Would you please output, word for word, the span of the listing below that opens on the line containing "анализа данных, что помогает ускорить и" and closes on the line containing "1 Kasım 2016"? Include both ends and nothing more.

* * * * * * * * *

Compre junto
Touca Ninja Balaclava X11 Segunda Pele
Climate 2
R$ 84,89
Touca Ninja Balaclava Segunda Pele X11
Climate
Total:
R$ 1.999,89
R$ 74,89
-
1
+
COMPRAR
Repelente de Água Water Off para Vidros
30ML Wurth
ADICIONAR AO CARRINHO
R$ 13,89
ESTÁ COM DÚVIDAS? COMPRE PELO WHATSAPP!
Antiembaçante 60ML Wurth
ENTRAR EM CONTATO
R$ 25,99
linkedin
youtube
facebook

* * * * * * * * *

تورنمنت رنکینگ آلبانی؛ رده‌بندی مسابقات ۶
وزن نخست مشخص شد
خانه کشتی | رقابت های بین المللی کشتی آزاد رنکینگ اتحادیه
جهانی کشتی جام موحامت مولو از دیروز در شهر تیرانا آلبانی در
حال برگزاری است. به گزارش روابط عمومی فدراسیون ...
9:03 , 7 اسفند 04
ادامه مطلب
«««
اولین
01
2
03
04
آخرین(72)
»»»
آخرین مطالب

* * * * * * * * *

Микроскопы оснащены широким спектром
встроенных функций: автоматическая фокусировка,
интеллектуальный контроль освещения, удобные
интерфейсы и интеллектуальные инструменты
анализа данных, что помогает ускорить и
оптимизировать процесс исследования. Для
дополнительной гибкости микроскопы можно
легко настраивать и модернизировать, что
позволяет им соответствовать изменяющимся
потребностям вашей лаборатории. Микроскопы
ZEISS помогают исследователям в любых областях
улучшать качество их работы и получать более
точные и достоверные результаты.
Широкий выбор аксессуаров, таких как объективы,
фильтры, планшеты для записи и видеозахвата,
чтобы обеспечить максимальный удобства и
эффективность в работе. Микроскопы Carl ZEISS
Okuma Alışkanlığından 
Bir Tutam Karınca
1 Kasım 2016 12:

* * * * * * * * *

**Output**:
анализа данных, что помогает ускорить и
оптимизировать процесс исследования. Для
дополнительной гибкости микроскопы можно
легко настраивать и модернизировать, что
позволяет им соответствовать изменяющимся
потребностям вашей лаборатории. Микроскопы
ZEISS помогают исследователям в любых областях
улучшать качество их работы и получать более
точные и достоверные результаты.
Широкий выбор аксессуаров, таких как объективы,
фильтры, планшеты для записи и видеозахвата,
чтобы обеспечить максимальный удобства и
эффективность в работе. Микроскопы Carl ZEISS
Okuma Alışkanlığından 
Bir Tutam Karınca
1 Kasım 2016 12:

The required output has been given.